I’ve finished a pile things since I last did a reading post, so I guess I’ll split them into a couple separate posts, with this one focusing on short stories.
I had mixed feelings about “One Hot Night” by Archie Weller. Weller is an Australian, part-Aboriginal author. Overall, I’m glad I read it, despite the seemingly nonchalant references to violence against women. (I say “seemingly” because I do actually suspect that it was very intentional and with purpose.) I sometimes forget that racism does not solely reside in the U.S. It is, of course, still a disgraceful, horrible reality in most (or more likely, all) of Western society. And this story, “One Hot Night,” depicts the reality of it in Australia, not through soap-box proclamations, but simply through the story of an evening in the life of three young Aboriginal men. It broke my heart in about a dozen different ways. (I read this story in Indigenous Australian Voices edited by Jennifer Sabbioni, Kay Schaffer, and Sidonie Smith. Unfortunately there were very few short stories in this anthology; it instead contained many excerpts from longer works, and for whatever reason I don’t tend to read those.)
The next short story I read was “Deer Woman” by Paula Gunn Allen. Of Laguna, Sioux, and Lebanese-American descent, Paula Gunn Allen identified as Laguna. Her fiction writings are said to be inspired by Pueblo tales, and that is evident in her wonderful story “Deer Woman.” As much as I enjoyed this story, I think I enjoyed learning about Paula Gunn Allen even more. What an incredibly cool woman she was, both creative writer and scholar, feminist and lesbian, poet and literary critic. I’m looking forward to reading more of her work. (From Reckonings: Contemporary Short Fiction by Native American Women edited by Hertha D. Sweet Wong, Lauren Stuart Muller, and Jana Sequoya Magdaleno)
“The Turtle Gal” by Beth E. Brant was my favorite of the bunch. Oh my, but how this one stole my heart. Made me want to read everything she ever wrote…but of course, I fear I couldn’t possibly love any story more than this one. I am a sucker for stories of making your own family, and this was one of the most beautiful ones I’ve ever read. It’s the story of an old gay black man, alone since his love died, and a little Native American girl, alone when her mother dies, and how they choose to make a new family of their own.

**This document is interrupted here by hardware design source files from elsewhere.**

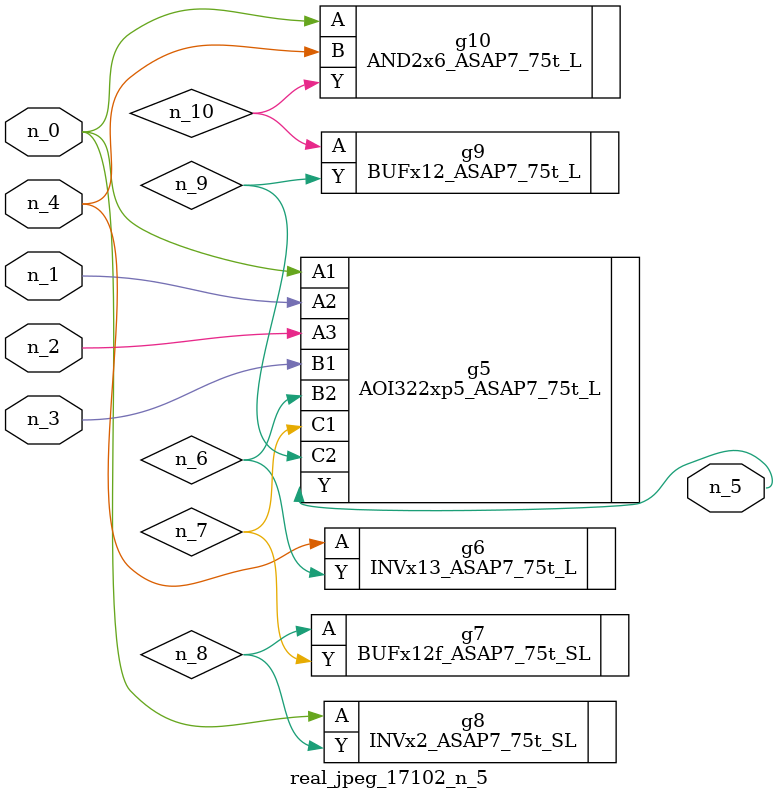
<source format=v>
module real_jpeg_17102_n_5 (n_4, n_0, n_1, n_2, n_3, n_5);

input n_4;
input n_0;
input n_1;
input n_2;
input n_3;

output n_5;

wire n_8;
wire n_6;
wire n_7;
wire n_10;
wire n_9;

AOI322xp5_ASAP7_75t_L g5 ( 
.A1(n_0),
.A2(n_1),
.A3(n_2),
.B1(n_3),
.B2(n_6),
.C1(n_7),
.C2(n_9),
.Y(n_5)
);

INVx2_ASAP7_75t_SL g8 ( 
.A(n_0),
.Y(n_8)
);

AND2x6_ASAP7_75t_L g10 ( 
.A(n_0),
.B(n_4),
.Y(n_10)
);

INVx13_ASAP7_75t_L g6 ( 
.A(n_4),
.Y(n_6)
);

BUFx12f_ASAP7_75t_SL g7 ( 
.A(n_8),
.Y(n_7)
);

BUFx12_ASAP7_75t_L g9 ( 
.A(n_10),
.Y(n_9)
);


endmodule
</source>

Beth E. Brandt was of Mohawk descent. (Also from Reckonings: Contemporary Short Fiction by Native American Women)
And finally, I read “minimal indian” by Diane Glancy, a Cherokee writer. I also enjoyed this story, though in some way that I can’t quite put my finger on, I felt more removed from it. Or maybe that’s not quite the right way to say it. It’s just that I came away from this story knowing that I hadn’t taken away as much from the story as the author so generously gave. But despite my failure, I feel it was more than worth my time. There were moments when I felt I was reading poetry, and thus it didn’t surprise me to find that along with an author of short stories, Diane Glancy is also a poet, a playwright, and an essayist. (This too was from Reckonings: Contemporary Short Fiction by Native American Women.)